### Text section
=== Begin Enclosure ===

I'd like to get everyone else's opinion/experiences with articles from
so called 'peer reviewed' journals like IEEE and the rest. I've spent
the past 8 weeks or so working on a project as a research monkey at my
uni and spent the first few weeks pouring over journals etc. When it
actually came time for implementation though I discovered a huge array
of problems that had not been mentioned in the articles (and were
presumably ignored as acceptable sources of error). When I contacted
the authors requesting to see their software so I could determine if
they had solutions to the problems I was either ignored or blown off
with excuses like "we currently don't have the resources to make that
available". In my opinion this brings all of their results into
question when outsiders don't know exactly what sources of error they
deemed acceptable. If some academics aren't bothering to release their
software and their results are questionable then what purpose do they
serve other than to fill pages in journals?

=== End Enclosure ===

(Data excerpts)
=== Begin Enclosure ===

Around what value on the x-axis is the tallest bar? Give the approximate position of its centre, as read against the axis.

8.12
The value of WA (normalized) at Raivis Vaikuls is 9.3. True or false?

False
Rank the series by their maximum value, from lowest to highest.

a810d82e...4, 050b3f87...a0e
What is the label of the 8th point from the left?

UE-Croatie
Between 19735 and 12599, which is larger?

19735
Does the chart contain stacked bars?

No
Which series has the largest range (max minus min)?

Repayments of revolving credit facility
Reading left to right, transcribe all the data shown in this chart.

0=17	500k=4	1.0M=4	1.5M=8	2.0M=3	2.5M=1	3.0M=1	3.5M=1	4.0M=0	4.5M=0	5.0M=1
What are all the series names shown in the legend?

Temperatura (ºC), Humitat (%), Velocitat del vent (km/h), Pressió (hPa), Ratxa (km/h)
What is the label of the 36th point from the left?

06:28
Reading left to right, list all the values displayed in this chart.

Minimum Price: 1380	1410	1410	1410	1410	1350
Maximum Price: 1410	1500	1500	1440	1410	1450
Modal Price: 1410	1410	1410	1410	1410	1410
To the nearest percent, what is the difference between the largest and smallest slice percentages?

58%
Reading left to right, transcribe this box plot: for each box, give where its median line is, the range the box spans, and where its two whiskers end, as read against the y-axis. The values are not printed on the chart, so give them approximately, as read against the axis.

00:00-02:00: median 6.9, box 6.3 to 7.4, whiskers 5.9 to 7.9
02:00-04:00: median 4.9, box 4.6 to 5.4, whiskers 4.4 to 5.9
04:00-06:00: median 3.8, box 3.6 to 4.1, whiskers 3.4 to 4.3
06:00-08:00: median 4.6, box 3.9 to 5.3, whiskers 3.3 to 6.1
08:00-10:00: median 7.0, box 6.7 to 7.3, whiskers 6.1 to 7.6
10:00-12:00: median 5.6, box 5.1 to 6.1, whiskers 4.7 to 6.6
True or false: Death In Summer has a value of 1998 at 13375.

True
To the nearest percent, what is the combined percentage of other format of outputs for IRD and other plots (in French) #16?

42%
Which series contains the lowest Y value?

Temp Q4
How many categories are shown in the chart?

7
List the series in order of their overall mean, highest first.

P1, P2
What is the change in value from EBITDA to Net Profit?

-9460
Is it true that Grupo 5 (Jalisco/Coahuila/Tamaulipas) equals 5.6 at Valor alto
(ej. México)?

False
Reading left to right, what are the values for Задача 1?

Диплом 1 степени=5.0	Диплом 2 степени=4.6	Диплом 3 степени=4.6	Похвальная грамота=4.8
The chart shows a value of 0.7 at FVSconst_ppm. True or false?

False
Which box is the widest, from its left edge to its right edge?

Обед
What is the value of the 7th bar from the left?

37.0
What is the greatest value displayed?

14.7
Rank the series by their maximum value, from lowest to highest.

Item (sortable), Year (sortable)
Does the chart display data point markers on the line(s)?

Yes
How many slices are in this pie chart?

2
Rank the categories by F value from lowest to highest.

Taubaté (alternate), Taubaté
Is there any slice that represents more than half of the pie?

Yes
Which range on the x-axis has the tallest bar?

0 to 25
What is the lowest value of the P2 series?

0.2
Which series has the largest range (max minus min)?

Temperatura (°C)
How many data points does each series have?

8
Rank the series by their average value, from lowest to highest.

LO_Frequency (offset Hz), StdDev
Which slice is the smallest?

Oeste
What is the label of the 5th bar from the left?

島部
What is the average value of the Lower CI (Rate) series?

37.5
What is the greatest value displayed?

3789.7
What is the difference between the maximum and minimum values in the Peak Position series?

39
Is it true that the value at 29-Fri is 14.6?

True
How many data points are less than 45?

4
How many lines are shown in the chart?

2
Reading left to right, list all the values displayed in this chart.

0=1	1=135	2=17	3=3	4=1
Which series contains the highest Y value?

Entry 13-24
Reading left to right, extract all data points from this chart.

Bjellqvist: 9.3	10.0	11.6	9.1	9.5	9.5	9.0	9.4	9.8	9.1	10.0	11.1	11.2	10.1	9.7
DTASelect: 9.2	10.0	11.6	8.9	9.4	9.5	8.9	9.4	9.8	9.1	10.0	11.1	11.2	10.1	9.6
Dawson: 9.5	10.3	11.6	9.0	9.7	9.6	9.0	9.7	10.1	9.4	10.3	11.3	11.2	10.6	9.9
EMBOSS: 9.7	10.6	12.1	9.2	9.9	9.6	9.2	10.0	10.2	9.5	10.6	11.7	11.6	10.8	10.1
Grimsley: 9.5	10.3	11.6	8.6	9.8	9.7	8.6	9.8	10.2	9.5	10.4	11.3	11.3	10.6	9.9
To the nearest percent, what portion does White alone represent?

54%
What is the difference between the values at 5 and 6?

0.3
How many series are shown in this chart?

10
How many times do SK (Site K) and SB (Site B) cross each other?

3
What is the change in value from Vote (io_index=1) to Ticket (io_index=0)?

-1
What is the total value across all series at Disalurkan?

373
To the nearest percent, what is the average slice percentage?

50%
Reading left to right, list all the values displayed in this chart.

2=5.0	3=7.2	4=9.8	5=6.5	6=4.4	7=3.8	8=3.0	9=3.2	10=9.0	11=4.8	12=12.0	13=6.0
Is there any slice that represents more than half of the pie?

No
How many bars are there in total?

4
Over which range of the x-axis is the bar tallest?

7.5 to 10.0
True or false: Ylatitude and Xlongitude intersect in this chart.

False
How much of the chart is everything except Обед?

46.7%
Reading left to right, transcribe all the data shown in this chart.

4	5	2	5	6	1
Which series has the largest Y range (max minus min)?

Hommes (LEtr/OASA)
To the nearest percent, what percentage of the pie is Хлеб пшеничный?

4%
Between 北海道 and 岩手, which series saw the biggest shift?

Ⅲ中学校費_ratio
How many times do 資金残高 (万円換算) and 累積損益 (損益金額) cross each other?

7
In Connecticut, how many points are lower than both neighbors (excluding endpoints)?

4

=== End Enclosure ===

### Tasks to perform
1: Summarize the post on peer-reviewed journal articles in two sentences.
2: Translate this sentence from the post on peer-reviewed journal articles into Spanish: "In my opinion this brings all of their results into question when outsiders don't know exactly what sources of error they deemed acceptable."
3: Carry on the post on peer-reviewed journal articles from its final sentence.
These records are separate material, unrelated to the post on peer-reviewed journal articles.

### Answer list
1: After spending weeks on a university research project, the writer found many implementation problems that the journal articles had not mentioned, and authors asked for their software either ignored the request or offered excuses. The writer argues that this calls all of their results into question, since outsiders cannot know which sources of error were deemed acceptable, and asks what purpose such work serves beyond filling journal pages.

2: En mi opinión, esto pone en duda todos sus resultados cuando las personas externas no saben exactamente qué fuentes de error consideraron aceptables.

3:
So my question basically boils down to, how much reviewing actually
goes on? i.e Do they run the software? Do they examine code or
formulae? Or is it just a case of 'well it looks right'?
> Believe me, i had a hard time convincing my thesis advisor of the
> importance of being a speaker on Blackhat...
> Anyway, cryptography and cryptanalysis (offensive or not) is certainly
> dominated by academia, and I don't see that changing on the future.